Re: [RFC PATCH 1/2] rseq: Implement KTLS prototype for x86-64
From: Mathieu Desnoyers
Date: Mon Sep 28 2020 - 13:29:56 EST
----- On Sep 28, 2020, at 11:13 AM, Florian Weimer fweimer@xxxxxxxxxx wrote:
> * Mathieu Desnoyers:
>
>> Upstreaming efforts aiming to integrate rseq support into glibc led to
>> interesting discussions, where we identified a clear need to extend the
>> size of the per-thread structure shared between kernel and user-space
>> (struct rseq). This is something that is not possible with the current
>> rseq ABI. The fact that the current non-extensible rseq kernel ABI
>> would also prevent glibc's ABI to be extended prevents its integration
>> into glibc.
>>
>> Discussions with glibc maintainers led to the following design, which we
>> are calling "Kernel Thread Local Storage" or KTLS:
>>
>> - at glibc library init:
>> - glibc queries the size and alignment of the KTLS area supported by the
>> kernel,
>> - glibc reserves the memory area required by the kernel for main
>> thread,
>> - glibc registers the offset from thread pointer where the KTLS area
>> will be placed for all threads belonging to the threads group which
>> are created with clone3 CLONE_RSEQ_KTLS,
>> - at nptl thread creation:
>> - glibc reserves the memory area required by the kernel,
>> - application/libraries can query glibc for the offset/size of the
>> KTLS area, and offset from the thread pointer to access that area.
>
> One remaining challenge see is that we want to use vDSO functions to
> abstract away the exact layout of the KTLS area. For example, there are
> various implementation strategies for getuid optimizations, some of them
> exposing a shared struct cred in a thread group, and others not doing
> that.
>
> The vDSO has access to the thread pointer because it's ABI (something
> that we recently (and quite conveniently) clarified for x86). What it
> does not know is the offset of the KTLS area from the thread pointer.

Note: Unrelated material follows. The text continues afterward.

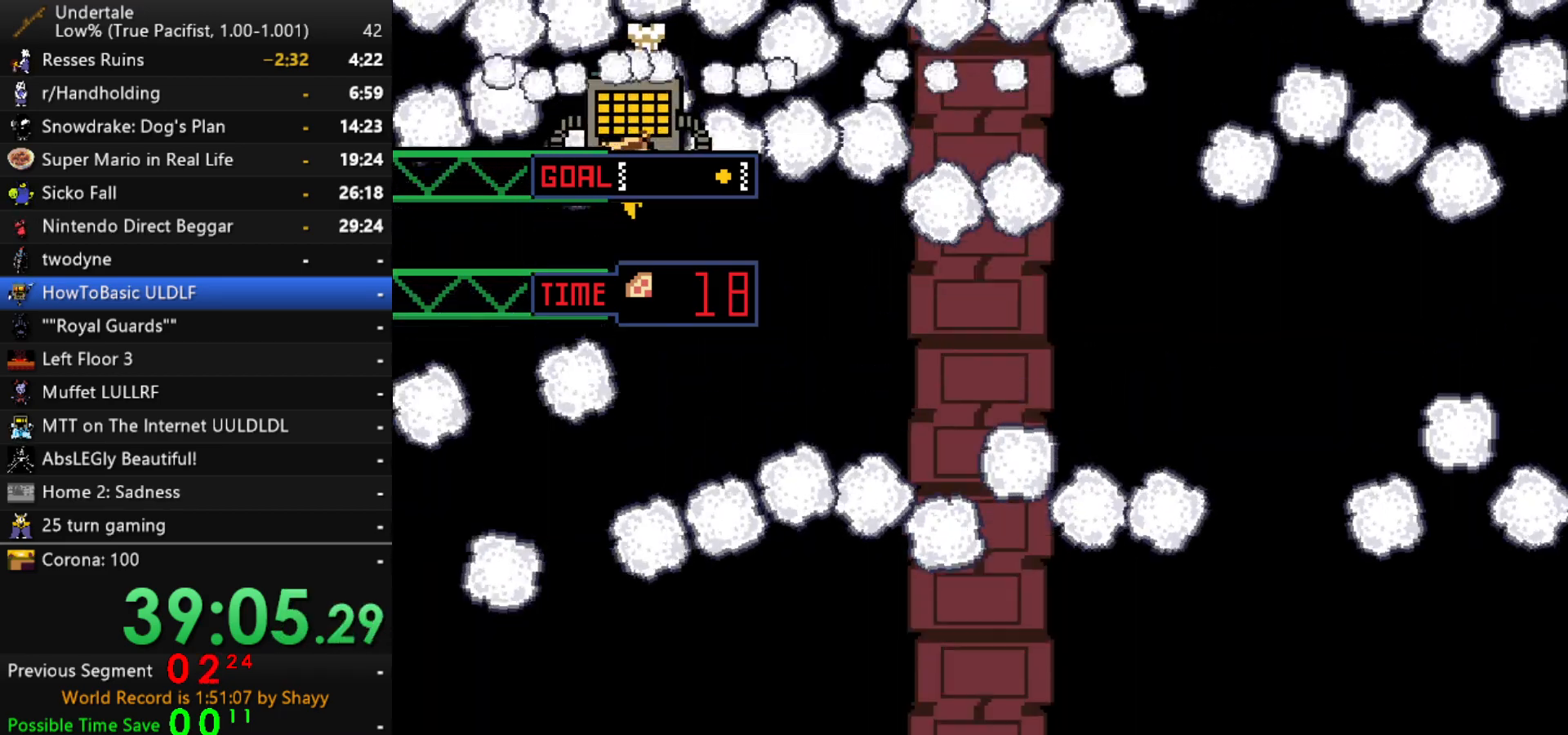
{"keys": ["left", "up"], "events": [[184, "left", "up"], [334, "left", "down"]]}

> In the original rseq implementation, this offset could vary from thread
> to thread in a process, although the submitted glibc implementation did
> not use this level of flexibility and the offset is constant. The vDSO
> is not relocated by the run-time dynamic loader, so it can't use ELF TLS
> data.
In the context of this prototype, the KTLS offset is the same for all threads
belonging to a thread group.
>
> Furthermore, not all threads in a thread group may have an associated
> KTLS area. In a potential glibc implementation, only the threads
> created by pthread_create would have it; threads created directly using
> clone would lack it (and would not even run with a correctly set up
> userspace TCB).
Right.
>
> So we have a bootstrap issue here that needs to be solved, I think.
The one thing I'm not sure about is whether the vDSO interface is indeed
superior to KTLS, or if it is just the model we are used to.
AFAIU, the current use-cases for vDSO is that an application calls into
glibc, which then calls the vDSO function exposed by the kernel. I wonder
whether the vDSO indirection is really needed if we typically have a glibc
function used as indirection ? For an end user, what is the benefit of vDSO
over accessing KTLS data directly from glibc ?
If we decide that using KTLS from a vDSO function is indeed a requirement,
then, as you point out, the thread_pointer is available as ABI, but we miss
the KTLS offset.
Some ideas on how we could solve this: we could either make the KTLS
offset part of the ABI (fixed offset), or save the offset near the thread pointer
at a location that would become ABI. It would have to be already populated with
something which can help detect the case where a vDSO is called from a thread
which does not populate KTLS though. Is that even remotely doable ?
>
> In most cases, I would not be too eager to bypass the vDSO completely,
> and having the kernel expose a data-only interface. I could perhaps
> make an exception for the current TID because that's so convenient to
> use in mutex implementations, and errno.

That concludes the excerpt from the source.